- Reading text -
╭──

But there’s no point taking issue with Shellen’s performance, or anyone else’s in this film–how many actors would ever look good compared to Terry O’Quinn? Westlake was absolutely taken aback at how stunningly perfect O’Quinn was in the role of Jerry–this kind of casting magic had never really happened with anything he’d been involved with before (that it was a fellow Irish American bringing his creature to life was a nice bit of lagniappe).
O’Quinn somehow makes you like Jerry, even after you know what he’s done, and to whom. He makes you believe he could just walk into the lives of these (invariably attractive) women, and yet never quite fit in there, always some part of his unfinished personality sticking out, making him dissatisfied, until he has to pull out the eraser, start from a blank slate again.
And the true climax of the film isn’t when he turns violent again–it’s just before–when he makes a critical error, forgets who he’s pretending to be for just a heartbeat–O’Quinn captures that moment of identity confusion in a way that’s both chilling and heart-rending. “Wait a minute–who am I here?” Well, we all ask that question of ourselves sometimes. But we don’t usually follow it up with murder.
Shelley Hack does her job exactly right, not a false note in her performance, but Susan is mainly there to be conned, then terrorized. Not much depth to the character. No, the only two performances really worth talking about are O’Quinn’s and Schoelen’s–a few years older than her character at the time, she found something in herself I’m not sure she found again in any other role–a mixture of toughness, intelligence, humor and sensitivity that makes you root hard for Stephanie–not exactly the ‘final girl’ of your typical slasher (which this was never meant to be).

╰──

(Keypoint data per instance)
╭──

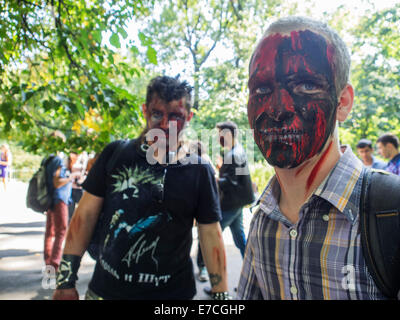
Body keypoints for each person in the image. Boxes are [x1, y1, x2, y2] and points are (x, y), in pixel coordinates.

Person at [238, 16, 390, 300]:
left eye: (307, 86)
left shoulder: (390, 217)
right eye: (261, 89)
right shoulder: (262, 221)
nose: (277, 109)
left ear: (343, 103)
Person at [52, 76, 229, 300]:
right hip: (105, 292)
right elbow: (84, 216)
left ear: (189, 117)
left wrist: (222, 297)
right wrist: (65, 281)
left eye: (176, 117)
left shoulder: (199, 170)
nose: (165, 125)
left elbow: (210, 233)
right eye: (157, 114)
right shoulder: (115, 154)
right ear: (145, 111)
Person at [202, 121, 255, 293]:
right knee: (240, 239)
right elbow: (237, 178)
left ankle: (207, 272)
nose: (219, 138)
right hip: (237, 202)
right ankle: (254, 275)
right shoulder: (236, 152)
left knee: (212, 236)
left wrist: (215, 177)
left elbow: (232, 183)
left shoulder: (234, 154)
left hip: (232, 203)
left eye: (221, 135)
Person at [44, 150, 77, 271]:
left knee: (50, 232)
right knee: (61, 231)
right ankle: (54, 263)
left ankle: (49, 261)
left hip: (51, 199)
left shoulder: (48, 159)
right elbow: (57, 182)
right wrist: (70, 178)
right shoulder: (58, 160)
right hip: (60, 199)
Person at [67, 152, 88, 222]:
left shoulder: (84, 157)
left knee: (82, 208)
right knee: (70, 209)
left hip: (80, 187)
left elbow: (85, 170)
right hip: (71, 187)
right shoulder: (70, 158)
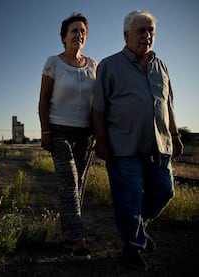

╰──

- Problem 1 -
List every character name that appears in the film review.
- Problem 2 -
Please translate this sentence from the film review into Spanish: "O’Quinn somehow makes you like Jerry, even after you know what he’s done, and to whom."
The data isn't needed for anything here.

- Expected output 1 -
Jerry, Susan, Stephanie

- Expected output 2 -
De algún modo, O’Quinn hace que Jerry te caiga bien, incluso después de saber lo que ha hecho y a quién.